HeadlinesBriefing favicon HeadlinesBriefing.com

Layer Duplication Boosts Transformer Reasoning by 17% in Devstral-24B

Hacker News •
×

GitHub user AlainNotHere replicated David Ng's RYS method and found that duplicating specific layers in two transformer models significantly improves reasoning. Devstral-24B saw logical deduction jump from 0.22 to 0.76 on BBH benchmarks after duplicating layers 12-14, a 245% improvement. Qwen2.5-32B achieved a 23% reasoning boost by duplicating layers 7-9. No training or weight changes were needed—just routing hidden states through the same circuit twice. Tools to find and duplicate these reasoning circuits are included in the repo. The discovery took one evening on AMD GPUs.

This reveals transformers have discrete cognitive units called 'reasoning circuits'—contiguous layer blocks acting as indivisible functional units. Duplicating these blocks gives models a second pass through their reasoning pipeline without performance loss. Different models have circuits in different locations: Devstral-24B's is at layers 12-14, while Qwen2.5-32B's sits at layers 7-9. The boundaries are sharp—shift by one layer and the effect disappears. The toolkit allows arbitrary layer duplication patterns, creating different cognitive profiles like math specialists or EQ specialists from the same weights.
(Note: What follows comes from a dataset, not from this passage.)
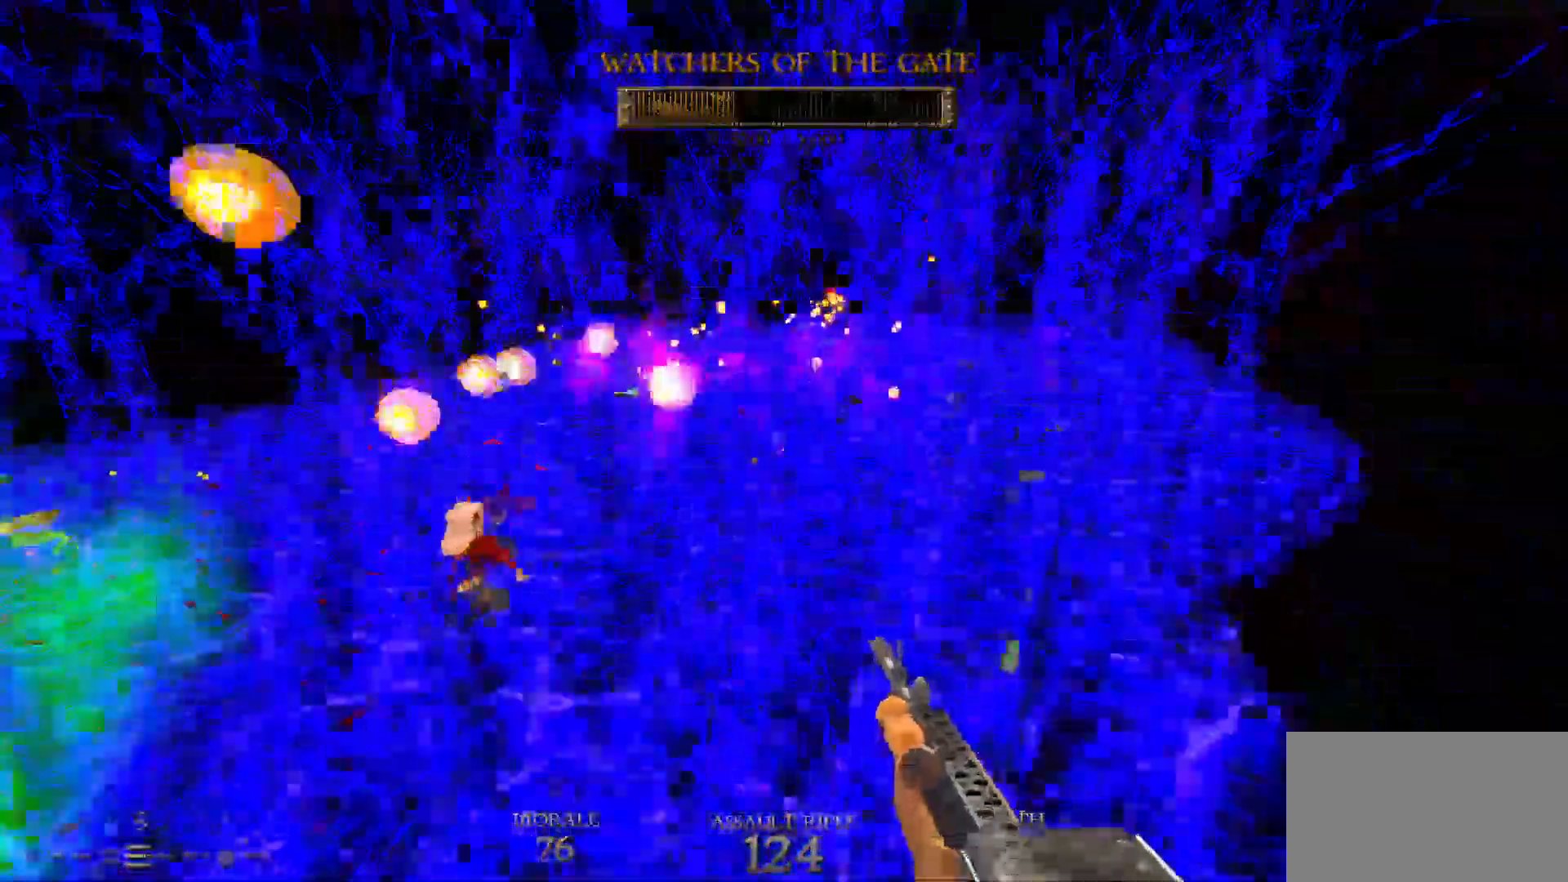
{"keys": ["d", "w"], "mouse": [], "events": []}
Practical applications include accelerating inference on consumer hardware. The open-source tools enable researchers to find circuits in any GGUF model and apply custom duplication. Ng's original RYS method inspired this work, which extends his findings with new circuit discovery techniques. The project demonstrates how transformer architectures can be subtly altered for performance gains without retraining, opening new avenues for model optimization.